+++ PAGE EXTRACT +++

/docker-graphite-statsd

Official Docker image for Graphite

Primary LanguagePythonMIT LicenseMIT

This repo was based on @hopsoft's docker-graphite-statsd docker image and was used as base for "official" Graphite docker image with his permission. Also, it contains parts of famous @obfuscurity's synthesize Graphite installer. Thanks a lot, Nathan and Jason!

Any suggestions / patches etc. are welcome!

Docker Image for Graphite & Statsd

Get Graphite & Statsd running instantly

Graphite & Statsd can be complex to setup. This image will have you running & collecting stats in just a few minutes.

Quick Start

docker run -d\
 --name graphite\
 --restart=always\
 -p 80:80\
 -p 2003-2004:2003-2004\
 -p 2023-2024:2023-2024\
 -p 8125:8125/udp\
 -p 8126:8126\
 graphiteapp/graphite-statsd

This starts a Docker container named: graphite

Please also note that you can freely remap container port to any host port in case of corresponding port is already occupied on host. It's also not mandatory to map all ports, map only required ports - please see table below.

That's it, you're done ... almost.

Includes the following components

  • Nginx - reverse proxies the graphite dashboard
  • Graphite - front-end dashboard
  • Carbon - back-end
  • Statsd - UDP based back-end proxy

Mapped Ports

Host Container Service
80 80 nginx
2003 2003 carbon receiver - plaintext
2004 2004 carbon receiver - pickle
2023 2023 carbon aggregator - plaintext
2024 2024 carbon aggregator - pickle
8080 8080 Graphite internal gunicorn port (without Nginx proxying).
8125 8125 statsd
8126 8126 statsd admin

By default, statsd listens on the UDP port 8125. If you want it to listen on the TCP port 8125 instead, you can set the environment variable STATSD_INTERFACE to tcp when running the container.

Please also note that you can freely remap container port to any host port in case of corresponding port is already occupied on host.

Mounted Volumes

Host Container Notes
DOCKER ASSIGNED /opt/graphite/conf graphite config
DOCKER ASSIGNED /opt/graphite/storage graphite stats storage
DOCKER ASSIGNED /opt/graphite/webapp/graphite/functions/custom graphite custom functions dir
DOCKER ASSIGNED /etc/nginx nginx config
DOCKER ASSIGNED /opt/statsd/config statsd config
DOCKER ASSIGNED /etc/logrotate.d logrotate config
DOCKER ASSIGNED /var/log log files
DOCKER ASSIGNED /var/lib/redis Redis TagDB data (optional)

+++

ACTIVITY A >> Pull out every line of the rows below that contains the word "prolongateur", treating uppercase and lowercase as different.

+++ PROVIDED RECORDS +++

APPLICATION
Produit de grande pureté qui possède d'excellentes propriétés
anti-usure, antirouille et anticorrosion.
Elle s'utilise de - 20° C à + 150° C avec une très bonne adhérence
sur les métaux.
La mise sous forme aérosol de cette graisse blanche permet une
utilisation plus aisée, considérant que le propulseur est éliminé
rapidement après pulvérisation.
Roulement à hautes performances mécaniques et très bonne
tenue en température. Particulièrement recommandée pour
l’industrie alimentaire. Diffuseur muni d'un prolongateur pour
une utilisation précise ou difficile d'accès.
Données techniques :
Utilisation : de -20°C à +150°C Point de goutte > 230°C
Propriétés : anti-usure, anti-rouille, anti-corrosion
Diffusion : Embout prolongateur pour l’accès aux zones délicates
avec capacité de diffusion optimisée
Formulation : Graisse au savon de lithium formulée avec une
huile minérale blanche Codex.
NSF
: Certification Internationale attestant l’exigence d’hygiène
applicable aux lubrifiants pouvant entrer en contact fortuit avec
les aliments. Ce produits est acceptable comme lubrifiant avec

+++
+++ PROVIDED RECORDS +++

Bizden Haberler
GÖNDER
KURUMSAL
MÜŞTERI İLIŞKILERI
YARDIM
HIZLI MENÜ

+++

ACTIVITY B >> Write out everything in the Graphite Docker image page from "Primary LanguagePythonMIT LicenseMIT" down to "a few minutes.".

EXPECTED OUTPUT A >>
l’industrie alimentaire. Diffuseur muni d'un prolongateur pour
Diffusion : Embout prolongateur pour l’accès aux zones délicates

EXPECTED OUTPUT B >>
Primary LanguagePythonMIT LicenseMIT

This repo was based on @hopsoft's docker-graphite-statsd docker image and was used as base for "official" Graphite docker image with his permission. Also, it contains parts of famous @obfuscurity's synthesize Graphite installer. Thanks a lot, Nathan and Jason!

Any suggestions / patches etc. are welcome!

Docker Image for Graphite & Statsd

Get Graphite & Statsd running instantly

Graphite & Statsd can be complex to setup. This image will have you running & collecting stats in just a few minutes.